- YOUR TASKS -
#1 Render this sentence from the lobster article below in Spanish: "Most pro chefs eschew boiling, which they say can produce rubbery, waterlogged meat."
#2 Name every person mentioned by name in the lobster article below.
#3 Carry on writing the lobster article below, picking up after its final sentence.

- PASSAGE -

<<<<

Raquel Pelzel, my ever inspired and inspiring co-writer and confidant, wrote a wonderful piece in this weekend issue of the Wall Street Journal.
Her writing encourages one to dispel their fears around killing lobsters and shares the arguments around the different methods employed towards that end.
It helps that she uses Eric Ripert as her teacher, as she learns how to wield a knife to kill the lobster before cooking it and serving it up to wondrous results. How I wish I was Raquel and getting a lesson from Eric Ripert. At once charming and incredibly talented, he could convince most people to try most anything.
Jasper White, another formidable chef, shares his steaming technique with her, as they prepare Lobster Rolls. Even I, mostly a vegetarian, can never say no to a bite of a well made, simple Lobster Roll. Perfect for the summer, they are just what this weather calls for.
Credit for photo above goes to Raquel Pelzel and Matt Grady.
How to Kill a Lobster
A top seafood chef's answer to the delicate -- and controversial -- problem of dispatching dinner
By RAQUEL PELZEL
SPECIAL TO THE WALL STREET JOURNAL
July 7, 2007; Page P1
NEW YORK -- I am standing next to Eric Ripert, chef of the famous seafood restaurant Le Bernardin here, confronting a common culinary fear: We are about to kill a lobster. Mr. Ripert, who uses a knife to dispatch lobsters, raises his weapon. I mimic him. This is a moment I -- like many home cooks -- have been avoiding all my life.
One of the biggest debates in lobster cookery is the best method to take the creature's life: boiling, steaming, or killing the lobster with a knife. Most pro chefs eschew boiling, which they say can produce rubbery, waterlogged meat. On the other methods, there are two camps. Some like to steam them, including Jasper White of the Massachusetts-based Summer Shack restaurant chain. Mr. Ripert is among those who prefer the knife kill, believing it to be quicker and more compassionate.
It's also a challenge if you haven't done it before. You can avoid the chore by buying cooked and chilled lobster meat and even frozen lobster tails, but the meat is less fresh, the texture is compromised and it's more expensive. The best way to cook lobster at home is to kill it yourself. Lobsters are plentiful right now, and there are few dishes as summery as a lobster roll or, for a more refined meal, poached lobster with a delicate vinaigrette.

>>>>

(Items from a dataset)
<<<<

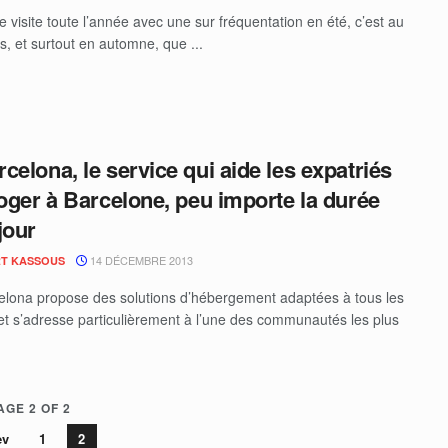
se visite toute l’année avec une sur fréquentation en été, c’est au
s, et surtout en automne, que ...
celona, le service qui aide les expatriés
loger à Barcelone, peu importe la durée
jour
14 DÉCEMBRE 2013
T KASSOUS
ona propose des solutions d’hébergement adaptées à tous les
et s’adresse particulièrement à l’une des communautés les plus
AGE 2 OF 2
ev
1
2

>>>>

- SET OF ANSWERS -
#1 La mayoría de los chefs profesionales rehúyen el hervido, que, según dicen, puede producir una carne gomosa y empapada de agua.

#2 Raquel Pelzel, Eric Ripert, Jasper White, Matt Grady

#3
But these are turbulent times for lobster lovers. The issue of cruelty to food animals has gained traction. The city of Chicago, for instance, has banned foie gras. Lobsters have been targeted, too, with some stores suspending sales; in 2004, Italy's Emilia-Romagna region made it illegal to boil lobsters alive.
"The only place city folks encounter killing their food is with lobsters. That's what makes it such a hot-button issue," says Jelle Atema, a lobster expert and professor of biology at Boston University.
[The knife method art]
Does it make a difference to the lobster? Diana Cowen, a senior scientist at the Lobster Conservancy in Maine, says that people should cook lobsters in whatever way they like best to eat them, even if that means a longer suffering period (Ms. Cowen chooses to steam her lobsters). Lobsters have clusters of nerves that independently control every segment of their bodies. Though the lobster's brain is the master control operator, the body parts can act independently. She theorizes that this may mean that they register pain only in isolated parts of their bodies, minimizing their suffering. In addition, lobsters can autotomize, which is the ability to break off a claw or leg if the appendage is damaged.